Input: ([[1, 500, 50, 1], [2, 600, 50, 1], [3, 700, 40, 1], [4, 800, 60, 1]], 1000)

Expected Output: [[4, 60], [1, 50], [2, 50]]

Explanation: Vendors 1 and 2 tie at 50, so the smaller vendor_id comes first.

Hints

Use a hash map keyed by vendor_id to accumulate totals for qualifying purchase rows.
After aggregation, sort vendors by descending total and ascending vendor_id, then take the first 3.

Part 2: Top 3 Vendors by Purchase Dollars for Each Location

You are given transaction rows and vendor locations. Each transaction is a 4-element list: [vendor_id, transaction_time, transaction_dollars, is_purchase]. Vendor locations are given by three parallel arrays: - vendor_ids[i] - states[i] - countries[i] Together, these mean vendor_ids[i] is located in (states[i], countries[i]). Only PURCHASE rows count as charged dollars. A transaction is in the last 2 years if it falls in the inclusive window [current_day - 730, current_day]. For each (state_province, country) location, compute each vendor's total purchase dollars in that window, then assign a dense rank within that location by total dollars descending. Return every vendor whose dense rank is 1, 2, or 3 in its location. Each output row should be: [state_province, country, vendor_id, total_dollars, vendor_rank] Rules: - Dense ranking means equal totals receive the same rank. - If rank 3 is tied, include all vendors with rank 3. - Ignore transactions whose vendor_id does not appear in vendor_ids. - Sort the final result by state_province ascending, then country ascending, then vendor_rank ascending, then vendor_id ascending.

Constraints

0 <= len(transactions) <= 200000
0 <= len(vendor_ids) == len(states) == len(countries) <= 100000
vendor_ids are unique
Each transaction row has exactly 4 integers
0 <= transaction_time, current_day <= 10^9
0 <= transaction_dollars <= 10^9
is_purchase is either 0 or 1
Use the inclusive 730-day window: current_day - 730 <= transaction_time <= current_day

Examples

Input: ([[10, 900, 100, 1], [10, 920, 50, 1], [11, 910, 200, 1], [12, 930, 200, 1], [13, 940, 80, 1], [14, 950, 60, 1], [15, 960, 70, 1], [11, 970, 20, 0]], [10, 11, 12, 13, 14, 15], ['CA', 'CA', 'CA', 'NY', 'NY', 'ON'], ['US', 'US', 'US', 'US', 'US', 'CA'], 1000)

Expected Output: [['CA', 'US', 11, 200, 1], ['CA', 'US', 12, 200, 1], ['CA', 'US', 10, 150, 2], ['NY', 'US', 13, 80, 1], ['NY', 'US', 14, 60, 2], ['ON', 'CA', 15, 70, 1]]
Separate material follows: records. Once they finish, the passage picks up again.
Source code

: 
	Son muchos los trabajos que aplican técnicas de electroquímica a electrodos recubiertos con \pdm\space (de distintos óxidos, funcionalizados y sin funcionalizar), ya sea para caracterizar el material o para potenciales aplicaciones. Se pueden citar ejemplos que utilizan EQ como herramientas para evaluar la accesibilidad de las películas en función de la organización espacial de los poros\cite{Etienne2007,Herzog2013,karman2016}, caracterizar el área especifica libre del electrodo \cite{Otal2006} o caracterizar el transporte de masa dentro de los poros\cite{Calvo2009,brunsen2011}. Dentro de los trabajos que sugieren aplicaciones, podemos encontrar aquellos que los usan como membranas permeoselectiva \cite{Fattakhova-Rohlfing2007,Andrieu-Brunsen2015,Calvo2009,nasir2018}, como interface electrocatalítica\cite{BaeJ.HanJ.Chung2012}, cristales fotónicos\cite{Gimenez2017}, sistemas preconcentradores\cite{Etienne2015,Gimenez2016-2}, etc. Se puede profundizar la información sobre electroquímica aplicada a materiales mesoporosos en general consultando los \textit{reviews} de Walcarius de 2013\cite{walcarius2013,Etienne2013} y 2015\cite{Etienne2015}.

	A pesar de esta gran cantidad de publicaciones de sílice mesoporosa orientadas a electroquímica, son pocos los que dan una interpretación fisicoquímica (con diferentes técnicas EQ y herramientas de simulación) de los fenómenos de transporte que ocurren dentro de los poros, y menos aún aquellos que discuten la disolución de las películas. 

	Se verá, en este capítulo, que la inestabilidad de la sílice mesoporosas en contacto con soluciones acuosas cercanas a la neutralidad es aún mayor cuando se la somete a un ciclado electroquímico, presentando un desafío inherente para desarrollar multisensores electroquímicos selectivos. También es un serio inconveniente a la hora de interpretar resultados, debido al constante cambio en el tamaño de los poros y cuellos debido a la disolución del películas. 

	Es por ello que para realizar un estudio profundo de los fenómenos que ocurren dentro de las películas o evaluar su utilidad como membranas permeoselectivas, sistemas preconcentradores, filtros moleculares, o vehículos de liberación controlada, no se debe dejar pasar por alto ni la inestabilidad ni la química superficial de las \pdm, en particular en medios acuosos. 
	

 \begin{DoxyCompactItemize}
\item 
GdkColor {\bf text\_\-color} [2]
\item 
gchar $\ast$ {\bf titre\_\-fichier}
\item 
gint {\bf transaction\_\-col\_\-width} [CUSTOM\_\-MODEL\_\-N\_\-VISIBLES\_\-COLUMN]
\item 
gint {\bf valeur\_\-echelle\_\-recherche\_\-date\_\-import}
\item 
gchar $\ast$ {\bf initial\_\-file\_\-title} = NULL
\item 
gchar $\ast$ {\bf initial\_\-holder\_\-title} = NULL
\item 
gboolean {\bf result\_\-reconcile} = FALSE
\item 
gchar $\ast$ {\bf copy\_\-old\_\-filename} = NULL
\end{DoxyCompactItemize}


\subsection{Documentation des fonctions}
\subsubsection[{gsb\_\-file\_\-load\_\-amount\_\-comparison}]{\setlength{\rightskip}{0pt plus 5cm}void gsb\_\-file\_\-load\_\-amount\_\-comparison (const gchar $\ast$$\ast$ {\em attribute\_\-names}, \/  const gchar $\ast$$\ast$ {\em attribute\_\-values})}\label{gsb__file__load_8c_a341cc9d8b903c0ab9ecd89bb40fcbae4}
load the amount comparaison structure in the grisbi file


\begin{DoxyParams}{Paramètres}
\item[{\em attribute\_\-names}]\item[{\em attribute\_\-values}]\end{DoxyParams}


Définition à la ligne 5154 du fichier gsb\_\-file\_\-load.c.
Explanation: In CA, US, vendors 11 and 12 tie for rank 1 with 200 each, and vendor 10 is rank 2 with 150.

Input: ([[1, 900, 100, 1], [2, 905, 90, 1], [3, 910, 90, 1], [4, 915, 80, 1], [5, 920, 70, 1]], [1, 2, 3, 4, 5], ['TX', 'TX', 'TX', 'TX', 'TX'], ['US', 'US', 'US', 'US', 'US'], 1000)

Expected Output: [['TX', 'US', 1, 100, 1], ['TX', 'US', 2, 90, 2], ['TX', 'US', 3, 90, 2], ['TX', 'US', 4, 80, 3]]
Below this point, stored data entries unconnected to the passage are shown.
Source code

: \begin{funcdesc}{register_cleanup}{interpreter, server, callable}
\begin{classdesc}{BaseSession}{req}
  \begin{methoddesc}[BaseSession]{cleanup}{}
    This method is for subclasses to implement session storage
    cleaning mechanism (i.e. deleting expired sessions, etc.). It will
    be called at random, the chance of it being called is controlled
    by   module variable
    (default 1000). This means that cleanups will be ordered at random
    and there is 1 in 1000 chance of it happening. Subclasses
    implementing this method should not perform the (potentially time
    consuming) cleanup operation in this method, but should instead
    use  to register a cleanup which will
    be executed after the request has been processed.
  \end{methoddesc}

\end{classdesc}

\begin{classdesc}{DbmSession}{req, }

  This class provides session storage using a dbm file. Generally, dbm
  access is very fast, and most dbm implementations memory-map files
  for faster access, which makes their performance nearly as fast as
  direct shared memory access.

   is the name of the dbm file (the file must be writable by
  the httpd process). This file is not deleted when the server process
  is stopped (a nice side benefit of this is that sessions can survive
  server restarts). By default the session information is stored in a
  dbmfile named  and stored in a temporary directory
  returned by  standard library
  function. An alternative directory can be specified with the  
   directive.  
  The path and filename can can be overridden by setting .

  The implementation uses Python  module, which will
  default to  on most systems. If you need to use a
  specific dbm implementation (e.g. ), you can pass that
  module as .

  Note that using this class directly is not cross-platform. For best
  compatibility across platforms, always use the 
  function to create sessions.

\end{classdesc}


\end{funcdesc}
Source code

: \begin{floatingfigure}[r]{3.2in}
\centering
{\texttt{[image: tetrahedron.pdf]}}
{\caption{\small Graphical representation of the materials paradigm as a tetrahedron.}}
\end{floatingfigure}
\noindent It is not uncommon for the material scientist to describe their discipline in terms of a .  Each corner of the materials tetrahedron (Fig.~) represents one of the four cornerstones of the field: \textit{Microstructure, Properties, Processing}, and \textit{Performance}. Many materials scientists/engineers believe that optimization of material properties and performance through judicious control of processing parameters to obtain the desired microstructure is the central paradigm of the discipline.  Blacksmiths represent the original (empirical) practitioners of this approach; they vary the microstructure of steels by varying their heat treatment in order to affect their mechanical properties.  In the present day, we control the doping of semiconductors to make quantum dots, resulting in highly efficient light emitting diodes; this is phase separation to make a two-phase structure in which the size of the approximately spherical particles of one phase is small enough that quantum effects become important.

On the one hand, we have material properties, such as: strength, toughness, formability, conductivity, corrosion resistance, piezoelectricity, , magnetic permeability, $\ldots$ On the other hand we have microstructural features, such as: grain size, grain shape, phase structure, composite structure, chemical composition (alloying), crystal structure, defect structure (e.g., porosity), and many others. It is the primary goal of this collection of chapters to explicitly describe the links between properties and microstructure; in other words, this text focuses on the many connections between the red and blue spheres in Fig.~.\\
Explanation: Dense ranks are 1, 2, 2, 3, 4, so the vendor with rank 4 is excluded.

Hints

First build a lookup from vendor_id to its (state_province, country).
Aggregate totals per vendor, then group vendors by location and assign dense ranks after sorting each group by total descending.

Quick Overview

This question evaluates proficiency in SQL for analytical queries, covering aggregation, time-based filtering, joins between transactions and vendor metadata, and the use of ranking/window functions for top-N calculations.